The personal and social lives of a group of friends are on display in this modern novel of manners.
Hicks’ second novel, after Boarded Windows (2012), is smart, witty, and endearing. In a brief prologue, dated April 1972, we meet the Crennel family. Marion, a daughter, has written an unfinished novel that was “meant to be a parody and refraction of the kind of nuptial denouement one finds in Shakespeare or Austen.” (Sounds a lot like Hicks’ own novel.) She hides it in the attic. Then Part 1, titled "Prenuptial," begins in May 2011. The novel is divided into months over 11 years. Episodes go back and forth in time. We meet characters in one episode and then jump a few years ahead in the next episode to see them now older, maybe wiser.
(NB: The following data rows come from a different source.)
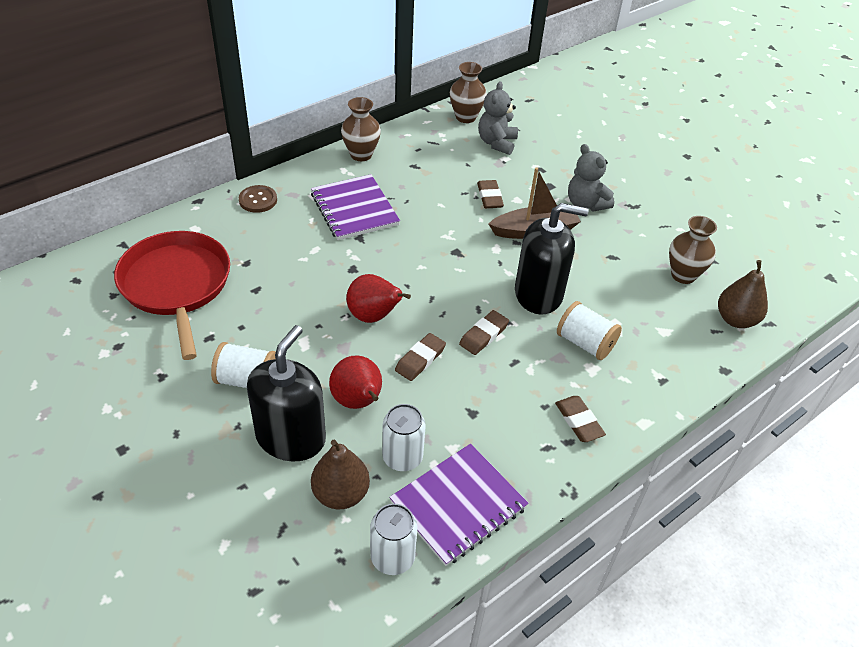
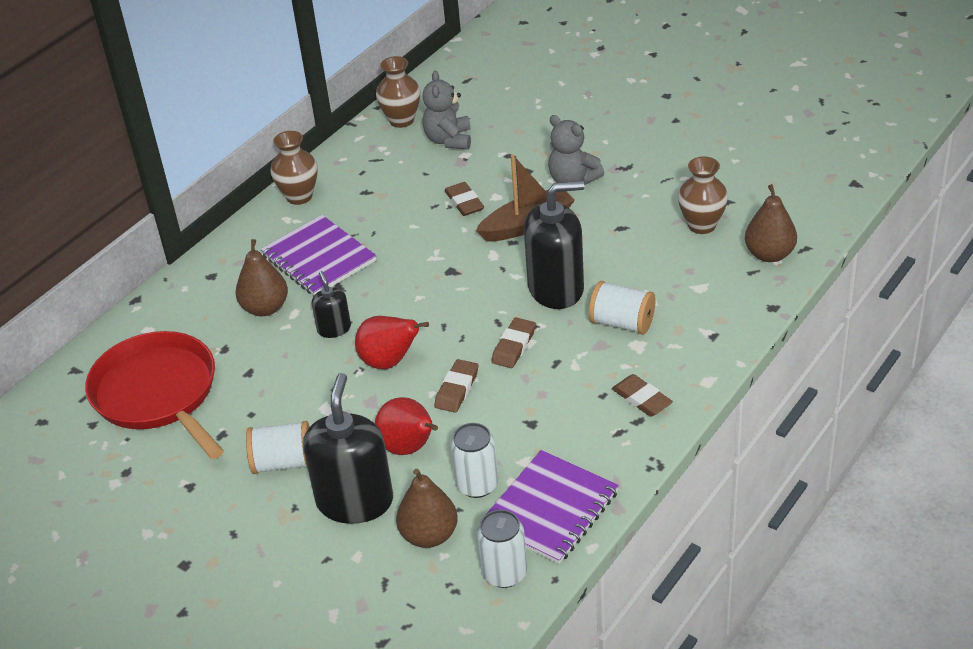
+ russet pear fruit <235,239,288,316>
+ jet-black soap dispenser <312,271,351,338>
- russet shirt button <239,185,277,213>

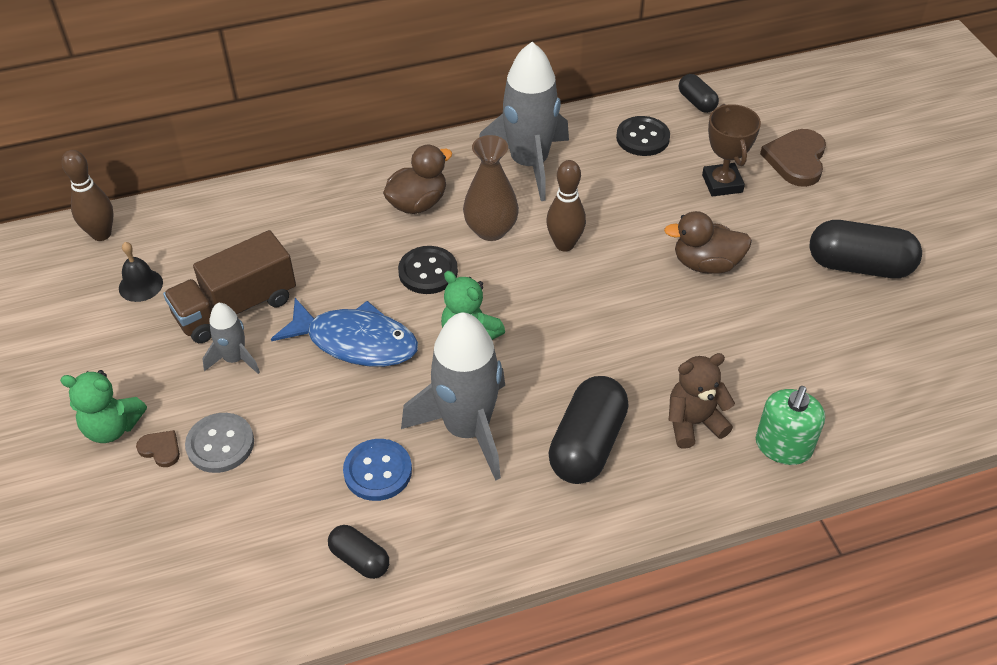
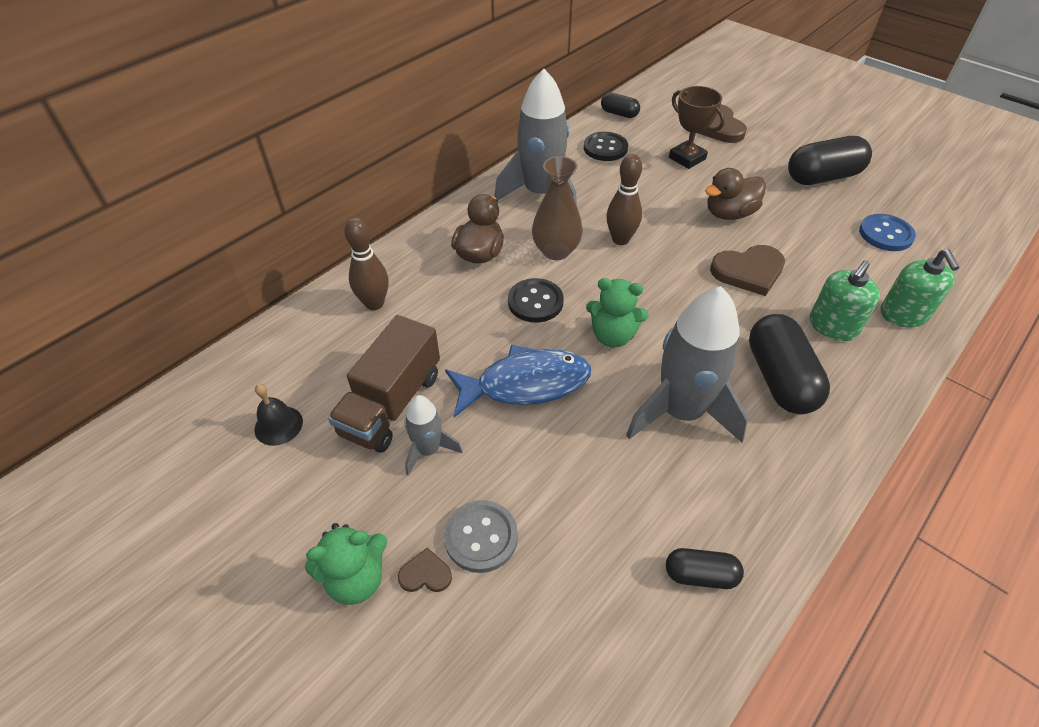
~ russet tenpin <62,150,114,241> to <345,217,388,310>
+ russet heart shape <710,245,785,296>
~ russet stuffed bear <669,353,735,449> to leaf-green soap dispenser <810,260,880,341>
~ royal blue shirt button <343,439,412,501> to <859,214,916,251>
New characters, mostly minor, pop up along the way, and gradually, all the characters are jumping back and forth in time, slowly moving toward Part 2, "Postnuptial," with the last episode set in September 2011. It’s very much a modern Austen-esque novel of manners. Carefully plotted, it’s jumpy at first, but once settled in, the story takes off, providing a clever, jaunty ride. In May 2011, we first meet Karyn and her young son, Maxwell. She’s been invited to her cousin Archer Bondarenko’s wedding to Gemma in June. His family makes dildos, and they’re plenty rich. He’s published a successful novel which he may or may not have written. In August 2004, we meet Sara Crennel, a burgeoning writer; she’s with Lucas Pope, who was previously with Gemma. Sara may or may not have written Archer’s novel. Scandal ensues. A handy score card of who what when helps keep track of everyone in this sprightly tale about friendship and courtship, money, love, assorted complications—and writers.
Felicitous characters and a scrumptious plot make Hicks’ second novel refreshing and fun.